EXCERPT TO READ START
Interpreting Results

Benchmark results are saved to CSV files:

clickbench/results.csv - ClickBench query timings
tpch/results.csv - TPC-H query timings

Format:

query_number,execution_time_seconds,status
1,0.234,success
2,0.567,success

Performance Considerations

First run: May be slower due to cold caches
Subsequent runs: Typically faster due to warm caches
Scale factors: Higher scale factors (TPC-H 100 vs 10) significantly impact query times
Partitioning: Partitioned data may improve query performance with partition pruning

Troubleshooting

Common Issues

Test fails at Docker startup:

Check that Docker is running: docker ps
Check port conflicts: Ensure ports 3000, 9000, 9001, 8474 are available
Review Docker logs: docker-compose logs

Data loading fails:

Verify data exists in correct directory (clickbench/ or tpch/)
EXCERPT TO READ END
DATA SEGMENT START
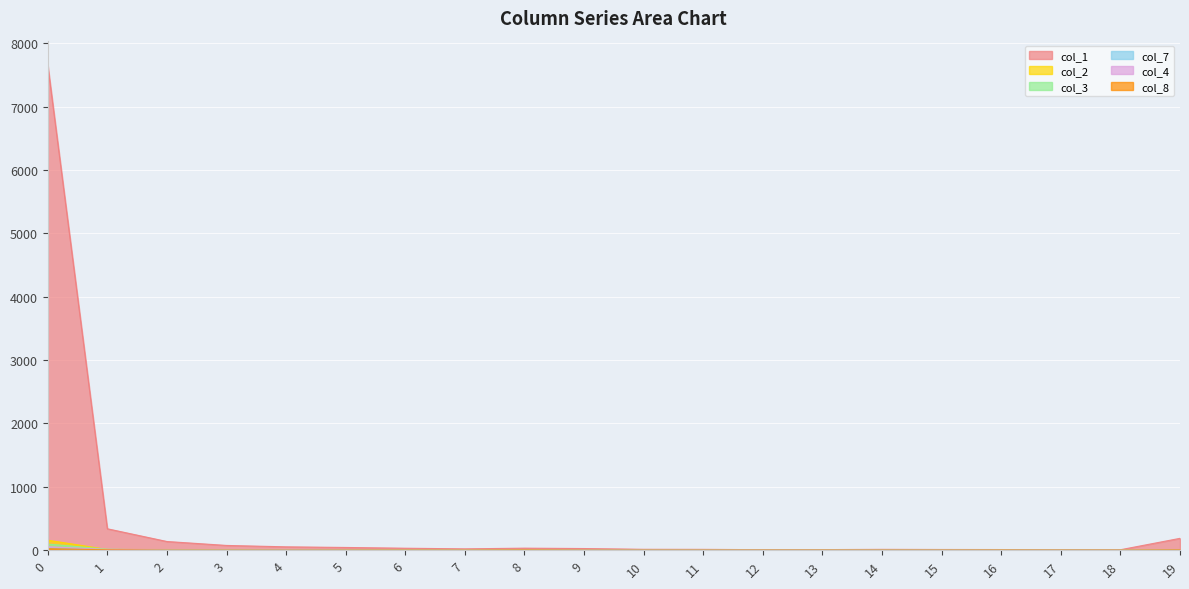

The value of col_2 at 5 is 1. True or false?

False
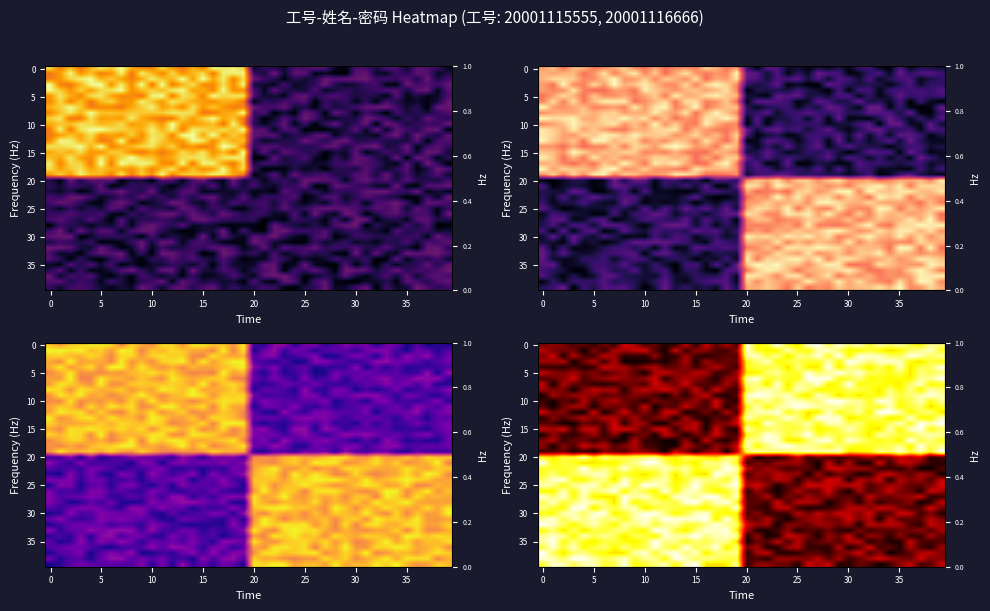

Between 28 and 0, which is larger?

28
DATA SEGMENT END
→ **WHAT THIS EXERCISE ASKS**:
A. In the benchmark notes, which command checks whether Docker is running?
B. Edit the benchmark notes from "Test fails at" through "(clickbench/ or tpch/)", replacing "fails" with "breaks".
C. List every port number that the benchmark notes say must be available.

→ **ANSWERS BELOW**:
A. docker ps

B.
Test breaks at Docker startup:

Check that Docker is running: docker ps
Check port conflicts: Ensure ports 3000, 9000, 9001, 8474 are available
Review Docker logs: docker-compose logs

Data loading breaks:

Verify data exists in correct directory (clickbench/ or tpch/)

C. 3000, 9000, 9001, 8474